• **TEXT EXCERPT**
# D2R2 my way



## abc (Aug 27, 2014)

D2R2 is short for Deerfield Dirt Road Randonneur. It's unique in that it's neither a road nor a mountain bike ride. The organizer simply pick the "narrowest, most twisted, unpaved roads that are still officially a road". :wink:

It's not a race so all sort of folks show up to do it. And most first year rookies would finish (or not finish) were shocked at what kind of ride this is. Namely, how hard the course is, AND how hard you can push yourself and strangely, ENJOY the punishment! :evil:

Having done the shorter distance of the tour several times, but lacking the fitness to do the longer variations, I started mixing and matching different legs of the various courses to "roll my own" course". This year, there's an added twist...

The covered bridge over the Greenfield River was under renovation and not passable to anything that doesn't float! 

Normal routes of the ride have riders coming in from either side of the river and converge on the west bank for lunch. But since the bridge is out, the organizer scramble to re-route some of the courses so they don't have to cross the river. So a week prior to the ride, a little known e-mail came out with subject line "please read". Yeah, right... :roll:

Fortunately for me, a buddy was also riding, albeit a different distance, and he DID read the e-mail. He alerted me that there's significant route changes! With only a week to go, I decided I'll splurge on a Garmin! Fortunately for me again, I picked a unit that my buddy also uses so learning to use it only took one ride.

Looking carefully at the re-routed portion, I was actually glad for it. It means I get to ride some roads not on previous years route! Moreover, if I connect the 115K with the 100K, I get to hit ALL of the new roads. So I loaded both courses into my Garmin and set off to do a combo course of 1/2 115K with 1/2 of 100K route. I was most looking forward to the stretches I've never been on before.

• **SOURCE MATERIAL**
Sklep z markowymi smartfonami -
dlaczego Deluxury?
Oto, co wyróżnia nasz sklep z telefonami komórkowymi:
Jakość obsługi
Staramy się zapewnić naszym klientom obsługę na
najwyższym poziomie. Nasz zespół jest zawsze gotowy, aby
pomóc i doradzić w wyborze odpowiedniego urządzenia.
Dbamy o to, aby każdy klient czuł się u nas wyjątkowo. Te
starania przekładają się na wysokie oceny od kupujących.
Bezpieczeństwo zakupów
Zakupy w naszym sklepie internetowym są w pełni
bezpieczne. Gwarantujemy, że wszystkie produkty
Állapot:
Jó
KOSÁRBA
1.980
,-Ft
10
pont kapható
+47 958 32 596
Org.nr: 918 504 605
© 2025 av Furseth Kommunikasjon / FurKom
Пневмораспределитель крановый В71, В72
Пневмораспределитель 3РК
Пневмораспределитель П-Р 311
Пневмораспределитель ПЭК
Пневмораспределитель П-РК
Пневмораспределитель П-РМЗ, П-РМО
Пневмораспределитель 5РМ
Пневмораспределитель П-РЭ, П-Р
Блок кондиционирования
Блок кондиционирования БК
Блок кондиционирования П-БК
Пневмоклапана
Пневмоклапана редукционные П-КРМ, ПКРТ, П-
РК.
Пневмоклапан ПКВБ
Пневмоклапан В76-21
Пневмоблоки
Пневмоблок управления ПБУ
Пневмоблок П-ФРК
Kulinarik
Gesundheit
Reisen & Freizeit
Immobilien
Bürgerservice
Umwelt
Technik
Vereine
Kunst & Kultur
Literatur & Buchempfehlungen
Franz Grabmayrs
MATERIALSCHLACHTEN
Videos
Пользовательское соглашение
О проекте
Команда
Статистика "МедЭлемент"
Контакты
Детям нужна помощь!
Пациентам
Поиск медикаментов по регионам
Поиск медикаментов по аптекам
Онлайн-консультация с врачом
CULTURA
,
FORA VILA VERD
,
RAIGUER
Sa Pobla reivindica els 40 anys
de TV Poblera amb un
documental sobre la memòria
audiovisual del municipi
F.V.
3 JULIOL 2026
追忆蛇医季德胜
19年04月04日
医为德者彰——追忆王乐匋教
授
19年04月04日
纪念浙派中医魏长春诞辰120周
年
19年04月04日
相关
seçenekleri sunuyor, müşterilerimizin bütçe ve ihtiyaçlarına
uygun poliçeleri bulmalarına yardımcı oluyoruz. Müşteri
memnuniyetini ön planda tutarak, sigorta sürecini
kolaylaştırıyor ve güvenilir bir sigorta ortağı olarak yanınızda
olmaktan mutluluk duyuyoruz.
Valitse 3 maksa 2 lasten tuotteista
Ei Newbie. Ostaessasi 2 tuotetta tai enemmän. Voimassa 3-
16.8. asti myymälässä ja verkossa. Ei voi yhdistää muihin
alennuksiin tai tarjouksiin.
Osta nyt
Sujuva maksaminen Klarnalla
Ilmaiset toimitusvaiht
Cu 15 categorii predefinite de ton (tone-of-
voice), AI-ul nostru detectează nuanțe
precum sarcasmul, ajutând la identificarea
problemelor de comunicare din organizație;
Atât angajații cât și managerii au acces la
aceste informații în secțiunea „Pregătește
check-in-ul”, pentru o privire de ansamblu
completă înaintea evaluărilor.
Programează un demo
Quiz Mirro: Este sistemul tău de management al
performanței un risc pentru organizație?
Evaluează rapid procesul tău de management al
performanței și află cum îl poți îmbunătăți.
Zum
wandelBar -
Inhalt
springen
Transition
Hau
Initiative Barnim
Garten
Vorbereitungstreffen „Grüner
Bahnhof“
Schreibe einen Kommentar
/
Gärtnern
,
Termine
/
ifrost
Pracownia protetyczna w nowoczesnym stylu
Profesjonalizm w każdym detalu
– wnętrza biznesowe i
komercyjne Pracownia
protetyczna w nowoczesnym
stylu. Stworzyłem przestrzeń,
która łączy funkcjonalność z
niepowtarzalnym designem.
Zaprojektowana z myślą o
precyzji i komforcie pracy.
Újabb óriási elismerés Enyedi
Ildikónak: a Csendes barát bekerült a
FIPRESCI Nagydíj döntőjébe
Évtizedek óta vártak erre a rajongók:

• **APPLY WHAT YOU READ**
a: Answer these from the D2R2 ride post:
(i) What does D2R2 stand for?
(ii) Which bridge was under renovation?
(iii) What was the subject line of the e-mail sent a week before the ride?
b: Decide whether each statement agrees with the D2R2 ride post. Answer yes or no, and quote the words from the post that settle it.
(i) The writer had done the longer distances of the tour several times.
(ii) A friend of the writer read the e-mail about the route changes.
(iii) On the normal routes, riders meet on the east bank for lunch.
c: Carry the D2R2 ride post forward from its last sentence.
The items after the D2R2 ride post are separate material, unrelated to the post.

• **RESULTS OF THE EXERCISE**
a:
(i) Deerfield Dirt Road Randonneur
(ii) The covered bridge over the Greenfield River
(iii) "please read"

b:
(i) No: "Having done the shorter distance of the tour several times, but lacking the fitness to do the longer variations"
(ii) Yes: "he DID read the e-mail"
(iii) No: "converge on the west bank for lunch"

c:
The morning segment went as expected. Actually, a little easier than the previous year route. I got to lunch relatively early. Knowing I had a shorter return leg, I took my time eating, drinking and just admiring the beautiful scenery. 

That's when I noticed several riders huddled over the course map and having an animated discussion. Curious, I asked what course they were doing "100K!" was the answer. Ouho...

They should have been having lunch on the OTHER side of the river! 

And there's no bridge!!!

So apparently, they missed their turn and ended up where I was by mistake. By then, they've realized their mistake, and were trying to figure out what to do. The trouble was, they were really in a bad spot there. As sternly as he could, the organizer had warned the 100K riders: "if you miss that turn, you're in for 1800' of additional climbing". 

BTW, they've already done about 4000' of climbing and would have had another 3000' to go. So that's 1800' ADDITIONAL to the 7000 they originally signed up for.

I also notice those few were all first year rookies. So I suspect they were a little shell shocked at the amount of climbing they had to endure up to that point. So were rightly horrified at the thought of adding another additional 1800'!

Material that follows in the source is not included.